### Task description
Starting at the line that contains "совпал с началом самоизоляции граждан." and stopping after the line that contains "Всі умови доставки", transcribe the listing below exactly; do not include any pictures.

### Data for analysis
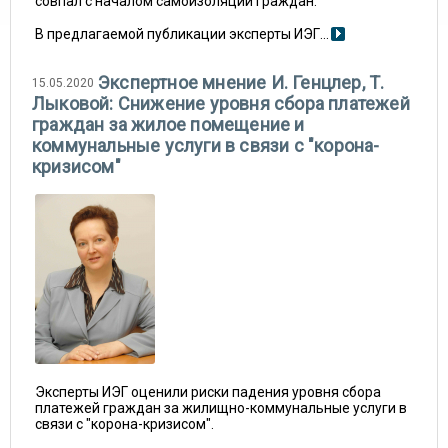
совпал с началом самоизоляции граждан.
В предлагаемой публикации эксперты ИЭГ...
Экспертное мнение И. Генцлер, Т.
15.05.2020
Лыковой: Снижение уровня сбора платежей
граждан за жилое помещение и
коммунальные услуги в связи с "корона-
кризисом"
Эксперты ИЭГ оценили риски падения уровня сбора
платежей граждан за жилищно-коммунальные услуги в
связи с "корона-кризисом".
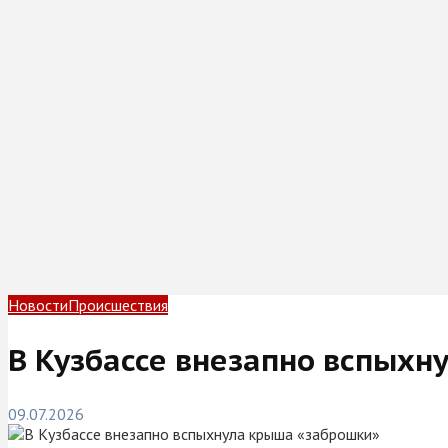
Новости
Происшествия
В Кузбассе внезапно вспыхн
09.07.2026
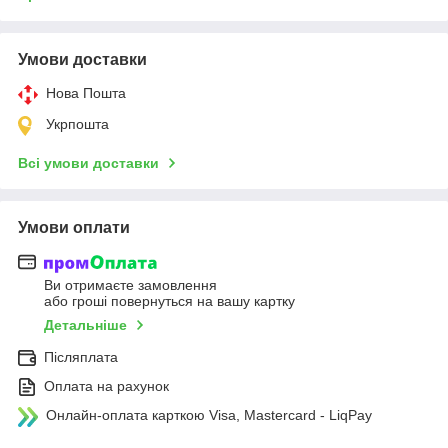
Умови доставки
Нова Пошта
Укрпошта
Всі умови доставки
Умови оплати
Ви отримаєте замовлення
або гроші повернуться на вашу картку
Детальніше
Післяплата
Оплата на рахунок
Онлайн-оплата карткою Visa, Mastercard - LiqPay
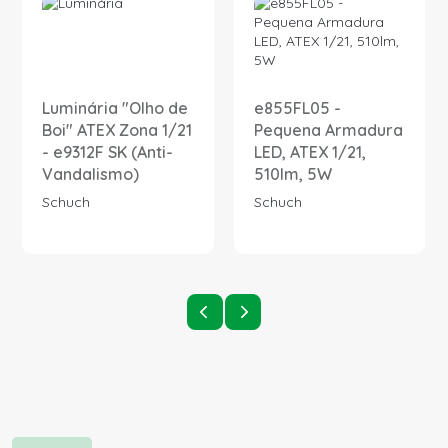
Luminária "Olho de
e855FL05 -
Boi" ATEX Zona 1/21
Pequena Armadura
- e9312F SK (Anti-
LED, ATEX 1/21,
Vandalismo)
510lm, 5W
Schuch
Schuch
==
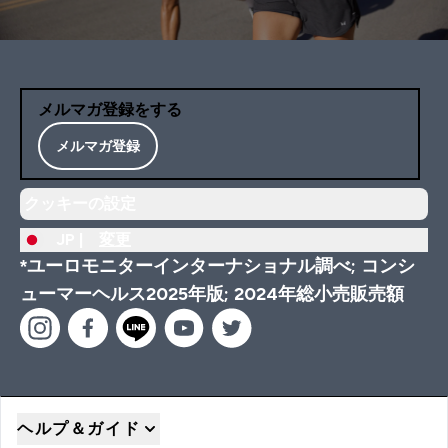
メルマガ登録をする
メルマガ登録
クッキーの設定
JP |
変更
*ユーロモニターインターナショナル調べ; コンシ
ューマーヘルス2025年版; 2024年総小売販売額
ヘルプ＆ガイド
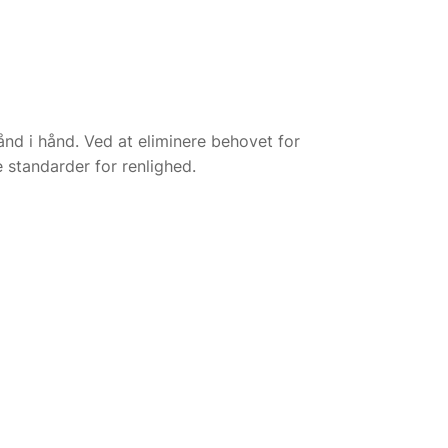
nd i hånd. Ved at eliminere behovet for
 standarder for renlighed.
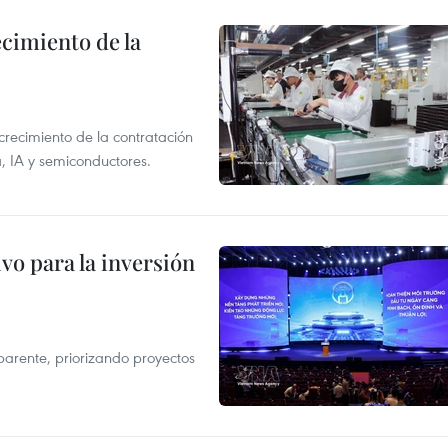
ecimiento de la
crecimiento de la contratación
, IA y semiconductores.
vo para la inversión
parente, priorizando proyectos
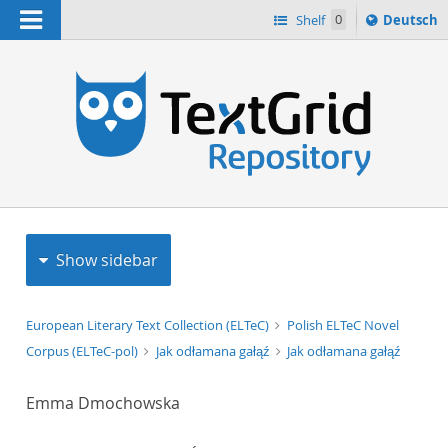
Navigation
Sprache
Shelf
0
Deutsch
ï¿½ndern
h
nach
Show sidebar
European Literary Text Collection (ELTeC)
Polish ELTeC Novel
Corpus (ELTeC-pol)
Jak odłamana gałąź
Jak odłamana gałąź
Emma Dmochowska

### Answer section
совпал с началом самоизоляции граждан.
В предлагаемой публикации эксперты ИЭГ...
Экспертное мнение И. Генцлер, Т.
15.05.2020
Лыковой: Снижение уровня сбора платежей
граждан за жилое помещение и
коммунальные услуги в связи с "корона-
кризисом"
Эксперты ИЭГ оценили риски падения уровня сбора
платежей граждан за жилищно-коммунальные услуги в
связи с "корона-кризисом".
Новости
Происшествия
В Кузбассе внезапно вспыхн
09.07.2026
Умови доставки
Нова Пошта
Укрпошта
Всі умови доставки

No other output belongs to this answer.